Ethiopia State Minister of Health, Dr Liya Tadesse officially opening the ASM

Ethiopia State Minister of Health, Dr Liya Tadesse officially opening the ASM

The African Mental Health Research Initiative (AMARI) Consortium held its 3rd Annual Scientific Meeting (ASM) in Addis Ababa, Ethiopia from the 20th – 21st March 2019. The conference was held under the theme ‘Mental health leaders for the next generation’ and was officially opened by Ethiopia State Minister of Health, Dr Liya Tadesse.  

At least 120 global health and mental health researchers, policy makers and representatives from mental health service user groups attended the two day conference. The delegates included researchers from countries that include; Ethiopia, Jamaica, Kenya, Malawi, South Africa, United Kingdom, United States of America, Uganda and Zimbabwe. The diverseness of the audience supported part of AMARI’s key objectives, vis-à-vis to promote Scientific Citizenship and Scientific Quality.  

In her official remarks, Dr Tadesse urged AMARI fellows to work closely with policy makers, “Increase awareness of evidence, buy-in from policy makers and embed research into policy making,” she said.

The conference put major focus on the fellows hence all the AMARI doctoral and post-doctoral fellows presented their research protocols and results and received high level feedback. Several plenary sessions, keynote speeches by distinguished global mental health researchers and the voice of service users added to the richness of the two day conference programme.   

DELTAS Africa Programme Manager, Dr Alphonse Neba commended the quality of mental health research being done by AMARI. He said, “Rewarding and fulfilling to note the quality of mental and neurological health research and presentations by AMARI fellows. A new generation of globally-competitive African mental health research leaders is unloading.”

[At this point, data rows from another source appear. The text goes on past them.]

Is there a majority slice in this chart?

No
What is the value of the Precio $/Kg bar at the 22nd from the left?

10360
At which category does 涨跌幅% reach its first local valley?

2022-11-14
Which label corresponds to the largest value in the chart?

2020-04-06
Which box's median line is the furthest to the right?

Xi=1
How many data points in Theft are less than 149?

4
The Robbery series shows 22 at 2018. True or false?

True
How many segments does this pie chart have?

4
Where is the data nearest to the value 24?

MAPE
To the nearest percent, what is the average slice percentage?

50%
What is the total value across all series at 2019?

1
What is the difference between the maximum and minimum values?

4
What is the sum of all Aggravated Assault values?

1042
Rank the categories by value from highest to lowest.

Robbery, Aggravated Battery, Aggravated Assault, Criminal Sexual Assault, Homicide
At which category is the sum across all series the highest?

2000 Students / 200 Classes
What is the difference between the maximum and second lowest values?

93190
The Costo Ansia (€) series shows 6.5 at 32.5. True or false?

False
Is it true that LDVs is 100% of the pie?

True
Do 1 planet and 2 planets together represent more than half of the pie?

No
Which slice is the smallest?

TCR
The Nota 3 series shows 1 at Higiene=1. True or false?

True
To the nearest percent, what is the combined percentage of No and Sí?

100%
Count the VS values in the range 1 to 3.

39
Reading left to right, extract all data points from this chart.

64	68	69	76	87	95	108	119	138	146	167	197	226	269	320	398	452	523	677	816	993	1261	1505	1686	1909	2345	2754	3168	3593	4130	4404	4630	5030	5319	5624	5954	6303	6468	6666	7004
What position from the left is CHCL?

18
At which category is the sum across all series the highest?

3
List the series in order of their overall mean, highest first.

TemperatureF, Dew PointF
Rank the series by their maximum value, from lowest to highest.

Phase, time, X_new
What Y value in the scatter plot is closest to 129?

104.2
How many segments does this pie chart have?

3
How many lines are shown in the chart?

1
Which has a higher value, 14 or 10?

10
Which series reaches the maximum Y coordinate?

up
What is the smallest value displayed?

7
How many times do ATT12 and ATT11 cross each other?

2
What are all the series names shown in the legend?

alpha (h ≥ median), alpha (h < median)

AMARI Cohort 2 doctoral fellow from Zimbabwe, Jermaine Dambi noted that the ASM provided the fellows an invaluable platform for networking with experts in global mental health. “The annual scientific meeting offered us early-career researchers priceless networking opportunities with seasoned leaders in global mental health”, said Dambi.

Natasha Chilambo an MSc in Leadership and Development scholar affiliated with the African Leadership Centre, School of Global Affairs at King’s College London found the ASM valuable and inspiring. She said; “As a medical student interested in a career in psychiatry, and currently undertaking an MSc in Leadership & Development, it seemed that ASM 3 was tailor-made to suit my interests. The conference had an urgency to it: a collective question seeking to uncover the ways in which the research being undertaken by the fellows can be translated back into communities. Professor ‘Funmi Olonisakin aptly captured this sentiment in saying that ‘research for the sake of research is interesting, but in Africa research must be connected to solving a problem.’

I am pleased and left inspired that various presentations, and the conversations I had with the fellows, delegates and the DELTAS Program Manager contained this thirst to discover and master how the research being carried out can be married to policy across the continent in order that mental health is prioritized.”

One of the major highlights of the conference was the first screening of AMARI’s ARTICULATE documentary, a mental health film that captured various works of selected AMARI fellows in their engagements with communities as part of their research in efforts to tell the African mental health story as part of efforts to have mental health prioritized by African Governments.